Zero external dependencies. Negligible overhead when not queried —
just integer increments and list appends during normal operation.
"""

import logging
import time
from dataclasses import dataclass, field
from typing import Dict, List

logger = logging.getLogger(__name__)


@dataclass
class SessionMetrics:
    """Per-session metrics collected by AudioProcessor."""

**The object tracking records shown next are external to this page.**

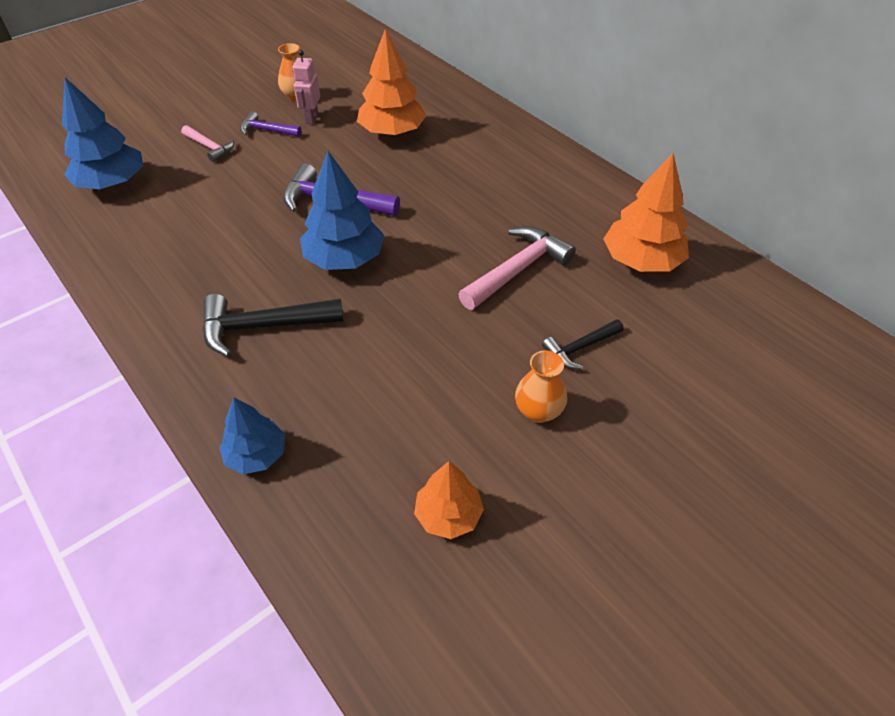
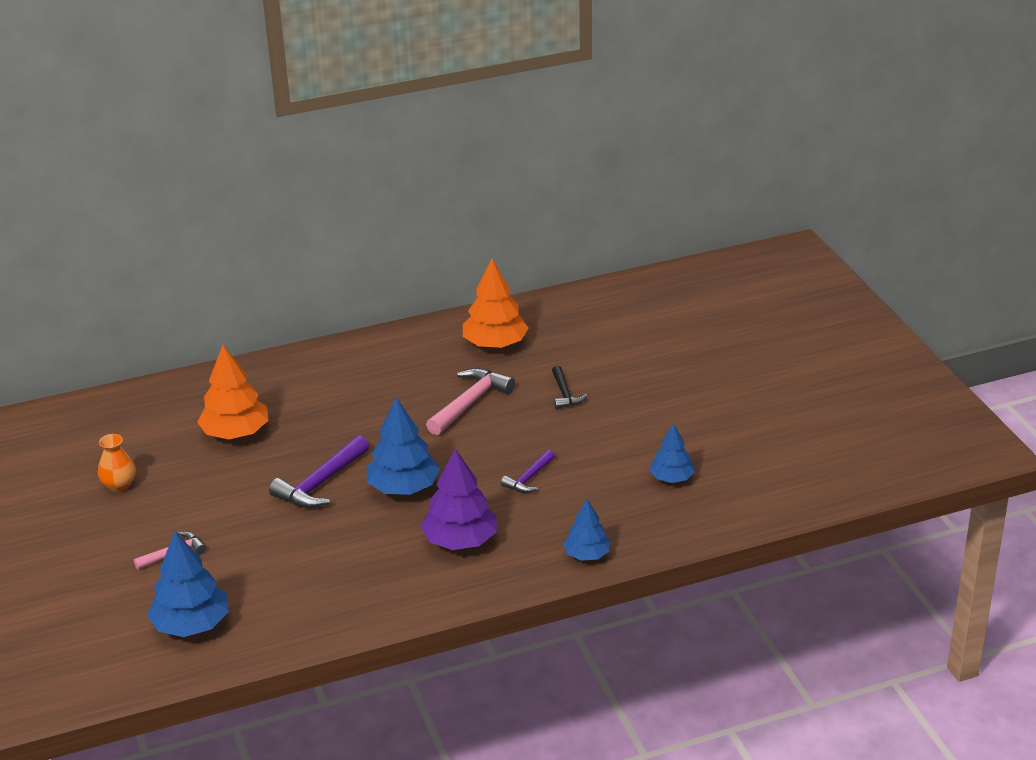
camera: 70 degrees left, 15 degrees down
black hammer [202,294,343,357] -> purple tree [420,448,497,550]
purple hammer [240,111,302,137] -> purple hammer moved to [501,450,555,493]
pink robot [293,50,320,124] -> none
orange tree [414,461,484,539] -> blue tree [649,423,695,483]
pink hammer [458,226,576,310] -> pink hammer turned 60 degrees clockwise [426,368,515,435]
orange vase [515,350,567,423] -> none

    session_start: float = 0.0
    total_audio_duration_s: float = 0.0
    total_processing_time_s: float = 0.0

    # Chunk / call counters
    n_chunks_received: int = 0
    n_transcription_calls: int = 0
    n_tokens_produced: int = 0
    n_responses_sent: int = 0

    # Per-call ASR latency (seconds)
    transcription_durations: List[float] = field(default_factory=list)

    # Silence
    n_silence_events: int = 0
    total_silence_duration_s: float = 0.0

    # --- Computed properties ---

    @property
    def rtf(self) -> float:
        """Real-time factor: processing_time / audio_duration."""
        if self.total_audio_duration_s <= 0:
            return 0.0
        return self.total_processing_time_s / self.total_audio_duration_s

    @property
    def avg_latency_ms(self) -> float:
        """Average per-call ASR latency in milliseconds."""
        if not self.transcription_durations:
            return 0.0
        return (sum(self.transcription_durations) / len(self.transcription_durations)) * 1000

    @property
    def p95_latency_ms(self) -> float:
        """95th percentile per-call ASR latency in milliseconds."""
        if not self.transcription_durations:
            return 0.0
        sorted_d = sorted(self.transcription_durations)
        idx = int(len(sorted_d) * 0.95)
        idx = min(idx, len(sorted_d) - 1)
        return sorted_d[idx] * 1000

    def to_dict(self) -> Dict:
        """Serialize to a plain dict (JSON-safe)."""
        return {
            "session_start": self.session_start,
            "total_audio_duration_s": round(self.total_audio_duration_s, 3),
            "total_processing_time_s": round(self.total_processing_time_s, 3),
            "rtf": round(self.rtf, 3),
            "n_chunks_received": self.n_chunks_received,
            "n_transcription_calls": self.n_transcription_calls,
            "n_tokens_produced": self.n_tokens_produced,
            "n_responses_sent": self.n_responses_sent,
            "avg_latency_ms": round(self.avg_latency_ms, 2),
            "p95_latency_ms": round(self.p95_latency_ms, 2),
            "n_silence_events": self.n_silence_events,
            "total_silence_duration_s": round(self.total_silence_duration_s, 3),
        }

    def log_summary(self) -> None:
        """Emit a structured log line summarising the session."""
        self.total_processing_time_s = sum(self.transcription_durations)
        d = self.to_dict()
        d["session_elapsed_s"] = round(time.time() - self.session_start, 3) if self.session_start else 0
        logger.info(f"SESSION_METRICS {d}")